**Text:**
Thursday, September 14, 2017

Making a Ghawazee for the Renaissance Faire

Every September, our local Renaissance Faires open their doors for a several weekends. Looking through my wardrobe, I decided that it was time to make myself a new outfit. It had been several years since I made one. The Ghawazee is probably one of the easier ones to make. 


This pattern from AlterYears is one I had made previously, so it was an easy enough pattern to "whip" up as I didn't have to make a mockup. However, I did make the muslin lining first, just case I had to make any modifications to it. My sister-in-law had scored some striped fabric from a garage sale, and she was kind enough to give me about 3 yards, which was more than enough to make this pattern. She'll probably be making one for herself, so we'll end up matching at one point. :-)

The pattern is easy and straightforward in its instruction. There are only about 5 pattern pieces, which all involve straight seams. The "hardest" part is adding grommets and hemming.

Unfortunately, I forgot to take some before shots, but these are the finished shots on my dress mannequin.

What's nice about this outfit is that I can wear it with a skirt, harem pants, and any sort of ren faire blouse I might have. The look of the outfit changes with whatever color I choose for the skirt, pants, or blouse. So I can still use this with my existing skirts without a fuss.

It's also very light weight and a lot more comfortable to wear in heat, as there are some weekends during the faire season, which are unbearably hot.

Monday, September 11, 2017

Re-organizing our Sewing Closet

Every now and then, I have to re-organize our sewing stuff because it's gotten too disorganized as things are shuffled around, put into the wrong place, or we start piling things instead of putting them away.

I was looking for something in particular that I knew I had, but couldn't not find, so I started on a massive re-organization binge. Of course, I didn't take BEFORE photos, but I'll just amaze with the AFTER photos.

**Prompt 1:** According to the sewing blog, why was the Ghawazee pattern easy enough to "whip" up, and why was the muslin lining made first? Answer in one to three sentences.
**Prompt 2:** Extend the sewing blog from its final sentence, keeping the same voice.

(Records from a data collection)
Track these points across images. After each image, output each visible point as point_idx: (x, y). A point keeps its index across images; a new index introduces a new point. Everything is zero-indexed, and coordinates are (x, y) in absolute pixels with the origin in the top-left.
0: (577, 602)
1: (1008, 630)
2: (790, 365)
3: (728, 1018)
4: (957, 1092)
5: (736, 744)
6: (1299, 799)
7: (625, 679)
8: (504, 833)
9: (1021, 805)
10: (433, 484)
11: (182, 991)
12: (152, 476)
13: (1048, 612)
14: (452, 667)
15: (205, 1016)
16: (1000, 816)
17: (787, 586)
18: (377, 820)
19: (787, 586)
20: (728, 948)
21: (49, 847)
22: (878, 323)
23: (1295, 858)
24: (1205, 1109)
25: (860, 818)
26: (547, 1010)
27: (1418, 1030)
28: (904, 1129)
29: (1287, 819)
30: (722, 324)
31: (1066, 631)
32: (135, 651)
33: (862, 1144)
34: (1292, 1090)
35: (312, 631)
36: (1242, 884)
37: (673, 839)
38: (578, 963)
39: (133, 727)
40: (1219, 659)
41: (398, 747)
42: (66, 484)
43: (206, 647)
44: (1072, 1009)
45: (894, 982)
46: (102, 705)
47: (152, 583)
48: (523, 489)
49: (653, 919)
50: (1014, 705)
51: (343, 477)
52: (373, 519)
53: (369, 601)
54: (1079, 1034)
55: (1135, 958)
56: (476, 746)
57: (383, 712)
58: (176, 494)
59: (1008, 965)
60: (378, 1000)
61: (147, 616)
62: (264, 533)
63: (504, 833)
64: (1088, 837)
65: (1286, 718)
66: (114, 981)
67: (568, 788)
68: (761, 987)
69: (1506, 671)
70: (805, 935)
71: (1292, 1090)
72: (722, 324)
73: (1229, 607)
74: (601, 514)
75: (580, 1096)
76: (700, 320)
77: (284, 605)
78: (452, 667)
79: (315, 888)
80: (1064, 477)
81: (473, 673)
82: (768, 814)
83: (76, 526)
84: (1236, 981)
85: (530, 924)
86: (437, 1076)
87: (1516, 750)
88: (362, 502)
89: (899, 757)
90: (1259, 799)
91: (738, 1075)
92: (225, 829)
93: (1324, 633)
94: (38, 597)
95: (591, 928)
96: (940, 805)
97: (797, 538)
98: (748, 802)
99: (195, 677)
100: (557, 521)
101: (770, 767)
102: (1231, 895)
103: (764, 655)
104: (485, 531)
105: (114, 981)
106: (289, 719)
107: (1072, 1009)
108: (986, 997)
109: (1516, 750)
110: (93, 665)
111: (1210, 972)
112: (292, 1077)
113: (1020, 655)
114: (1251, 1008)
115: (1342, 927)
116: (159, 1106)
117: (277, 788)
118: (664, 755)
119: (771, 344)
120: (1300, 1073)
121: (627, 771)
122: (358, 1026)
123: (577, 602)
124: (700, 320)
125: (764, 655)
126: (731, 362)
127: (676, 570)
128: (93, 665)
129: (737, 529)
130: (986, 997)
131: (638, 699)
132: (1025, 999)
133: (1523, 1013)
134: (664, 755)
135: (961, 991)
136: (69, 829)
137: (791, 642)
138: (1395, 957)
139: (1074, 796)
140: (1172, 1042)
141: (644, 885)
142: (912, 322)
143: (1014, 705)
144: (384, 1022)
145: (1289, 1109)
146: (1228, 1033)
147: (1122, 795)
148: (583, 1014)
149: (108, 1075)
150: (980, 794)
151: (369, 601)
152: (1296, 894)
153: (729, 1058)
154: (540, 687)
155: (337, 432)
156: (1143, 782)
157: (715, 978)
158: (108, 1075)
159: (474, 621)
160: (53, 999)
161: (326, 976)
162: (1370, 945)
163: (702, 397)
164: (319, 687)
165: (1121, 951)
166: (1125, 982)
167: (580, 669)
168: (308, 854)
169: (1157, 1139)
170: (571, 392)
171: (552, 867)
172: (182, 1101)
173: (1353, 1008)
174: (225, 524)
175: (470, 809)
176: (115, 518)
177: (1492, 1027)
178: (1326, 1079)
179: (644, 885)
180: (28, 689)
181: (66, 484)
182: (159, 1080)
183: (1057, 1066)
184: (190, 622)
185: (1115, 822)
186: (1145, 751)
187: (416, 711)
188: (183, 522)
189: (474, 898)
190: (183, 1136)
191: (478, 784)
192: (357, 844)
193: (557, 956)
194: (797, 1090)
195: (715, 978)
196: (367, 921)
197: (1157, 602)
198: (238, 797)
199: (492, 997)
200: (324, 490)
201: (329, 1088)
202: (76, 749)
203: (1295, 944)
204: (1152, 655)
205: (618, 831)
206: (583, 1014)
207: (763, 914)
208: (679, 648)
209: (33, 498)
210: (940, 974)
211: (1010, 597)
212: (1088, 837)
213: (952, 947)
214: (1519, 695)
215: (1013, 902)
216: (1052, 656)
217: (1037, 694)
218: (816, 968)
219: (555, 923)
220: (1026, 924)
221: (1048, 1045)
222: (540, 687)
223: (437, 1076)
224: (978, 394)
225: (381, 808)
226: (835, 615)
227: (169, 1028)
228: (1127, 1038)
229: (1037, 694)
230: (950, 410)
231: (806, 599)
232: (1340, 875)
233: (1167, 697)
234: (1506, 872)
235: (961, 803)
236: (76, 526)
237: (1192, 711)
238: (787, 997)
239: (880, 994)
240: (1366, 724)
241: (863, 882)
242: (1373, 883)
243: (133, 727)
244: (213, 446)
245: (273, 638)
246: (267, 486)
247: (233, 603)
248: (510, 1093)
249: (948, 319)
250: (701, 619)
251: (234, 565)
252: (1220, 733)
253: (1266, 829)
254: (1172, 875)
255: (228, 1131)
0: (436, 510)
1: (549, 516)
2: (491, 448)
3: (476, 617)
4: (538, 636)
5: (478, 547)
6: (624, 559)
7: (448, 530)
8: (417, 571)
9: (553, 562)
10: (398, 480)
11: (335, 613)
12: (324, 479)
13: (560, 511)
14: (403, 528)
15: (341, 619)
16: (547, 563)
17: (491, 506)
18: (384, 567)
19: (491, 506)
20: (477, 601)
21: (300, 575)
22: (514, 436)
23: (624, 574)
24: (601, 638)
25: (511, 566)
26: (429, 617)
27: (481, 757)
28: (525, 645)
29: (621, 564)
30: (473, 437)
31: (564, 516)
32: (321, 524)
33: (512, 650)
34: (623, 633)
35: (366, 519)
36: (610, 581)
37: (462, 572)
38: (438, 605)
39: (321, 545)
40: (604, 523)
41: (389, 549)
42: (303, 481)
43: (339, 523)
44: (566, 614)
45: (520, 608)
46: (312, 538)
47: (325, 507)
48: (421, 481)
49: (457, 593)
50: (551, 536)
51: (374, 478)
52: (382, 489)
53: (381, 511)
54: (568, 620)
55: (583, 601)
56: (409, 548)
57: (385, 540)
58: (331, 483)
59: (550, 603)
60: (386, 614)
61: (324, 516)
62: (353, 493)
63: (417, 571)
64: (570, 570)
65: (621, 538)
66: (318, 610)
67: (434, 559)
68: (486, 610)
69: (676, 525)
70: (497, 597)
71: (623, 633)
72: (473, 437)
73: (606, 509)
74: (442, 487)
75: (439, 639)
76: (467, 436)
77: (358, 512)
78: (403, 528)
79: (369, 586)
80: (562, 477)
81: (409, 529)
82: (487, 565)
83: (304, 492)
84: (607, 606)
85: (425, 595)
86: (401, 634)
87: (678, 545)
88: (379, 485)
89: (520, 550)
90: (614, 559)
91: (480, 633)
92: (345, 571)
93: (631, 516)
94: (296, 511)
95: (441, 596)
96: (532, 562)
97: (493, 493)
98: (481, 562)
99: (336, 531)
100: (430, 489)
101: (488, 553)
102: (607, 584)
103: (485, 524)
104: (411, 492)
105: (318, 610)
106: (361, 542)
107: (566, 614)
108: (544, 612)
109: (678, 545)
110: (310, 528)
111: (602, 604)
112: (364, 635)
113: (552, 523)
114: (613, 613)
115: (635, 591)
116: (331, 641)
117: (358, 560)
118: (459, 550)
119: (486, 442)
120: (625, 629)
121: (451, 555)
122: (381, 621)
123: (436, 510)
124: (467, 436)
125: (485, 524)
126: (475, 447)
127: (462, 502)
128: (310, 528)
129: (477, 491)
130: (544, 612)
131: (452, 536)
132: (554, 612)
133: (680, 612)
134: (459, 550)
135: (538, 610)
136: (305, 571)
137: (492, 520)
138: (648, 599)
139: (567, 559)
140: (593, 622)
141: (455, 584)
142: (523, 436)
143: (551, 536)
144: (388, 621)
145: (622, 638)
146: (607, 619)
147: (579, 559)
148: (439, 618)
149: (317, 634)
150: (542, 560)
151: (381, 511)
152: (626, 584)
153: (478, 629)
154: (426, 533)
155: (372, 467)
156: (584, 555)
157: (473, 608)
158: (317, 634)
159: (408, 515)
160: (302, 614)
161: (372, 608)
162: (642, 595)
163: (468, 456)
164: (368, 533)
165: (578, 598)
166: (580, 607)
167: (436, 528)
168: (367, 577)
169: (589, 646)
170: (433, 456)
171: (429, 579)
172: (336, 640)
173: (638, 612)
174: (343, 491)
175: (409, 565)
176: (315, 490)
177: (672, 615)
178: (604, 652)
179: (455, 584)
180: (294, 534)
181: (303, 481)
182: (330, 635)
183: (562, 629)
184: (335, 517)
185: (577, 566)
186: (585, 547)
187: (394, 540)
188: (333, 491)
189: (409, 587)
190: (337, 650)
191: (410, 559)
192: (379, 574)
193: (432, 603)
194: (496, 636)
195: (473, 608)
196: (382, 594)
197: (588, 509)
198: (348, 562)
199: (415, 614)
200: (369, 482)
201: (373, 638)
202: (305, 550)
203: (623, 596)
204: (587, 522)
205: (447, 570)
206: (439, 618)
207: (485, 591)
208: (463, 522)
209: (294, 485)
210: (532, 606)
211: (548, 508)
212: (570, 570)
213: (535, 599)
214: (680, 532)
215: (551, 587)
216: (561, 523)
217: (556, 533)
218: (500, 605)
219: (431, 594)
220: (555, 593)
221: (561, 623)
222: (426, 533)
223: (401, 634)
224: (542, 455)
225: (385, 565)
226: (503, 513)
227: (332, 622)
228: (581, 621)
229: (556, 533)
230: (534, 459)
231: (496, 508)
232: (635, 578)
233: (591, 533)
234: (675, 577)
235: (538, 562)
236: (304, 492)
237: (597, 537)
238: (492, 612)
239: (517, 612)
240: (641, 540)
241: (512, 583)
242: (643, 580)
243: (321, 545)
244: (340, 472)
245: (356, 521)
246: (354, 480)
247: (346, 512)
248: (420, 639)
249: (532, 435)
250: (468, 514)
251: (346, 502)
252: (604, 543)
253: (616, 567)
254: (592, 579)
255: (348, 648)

**Task result 1:** The pattern was easy to whip up because it had been made before, so no mockup was needed. The muslin lining was made first in case any modifications had to be made.

**Task result 2:**
This is our sewing closet -- otherwise known as a linen closet for any normal household. It contains a lot of the supplies and tools that we use on a fairly regular basis in our costuming efforts, such as the ironing board, ironing hams, stabilizers, bias tape, etc.

Along the side of the closet, I hung up all our large yard sticks and other large measuring sticks.

The top shelf has all our embroidery accessories.

The second shelf has other much used supplies, such as zippers, bias tape, boning, elastic, buckles, and other findings. It also stores our various hams and pressing clappers. My Viking got these plastic shelves on clearance at Target.


The last shelf contains bigger boxes, like our button boxes, ribbon crafting supplies, etc. (I'l be able to also put my serger back onto this shelf!

The last part of the closet contains some other shelving (also from target). It includes my hoop boning, all the grosgrain ribbon, various forms of stabilizer (tear-away, wash-away, etc), spools of serger thread, and other supplies that are too big to store elsewhere.


I'm really happy with the re-organization, even if it took me some time to re-organize. It meant that I got rid of things that we didn't need or couldn't use anymore. It feels a lot more cleaner and organized, as well as looking the part! Hopefully, we can keep it as organized as we start new projects!



Friday, September 8, 2017

Making Cockade Ribbons

This past weekend we had a killer heatwave come through the Bay Area that broke record temperatures.  Our normally mild climate town was seeing temperatures of 106, and we don't have air conditioning in this house.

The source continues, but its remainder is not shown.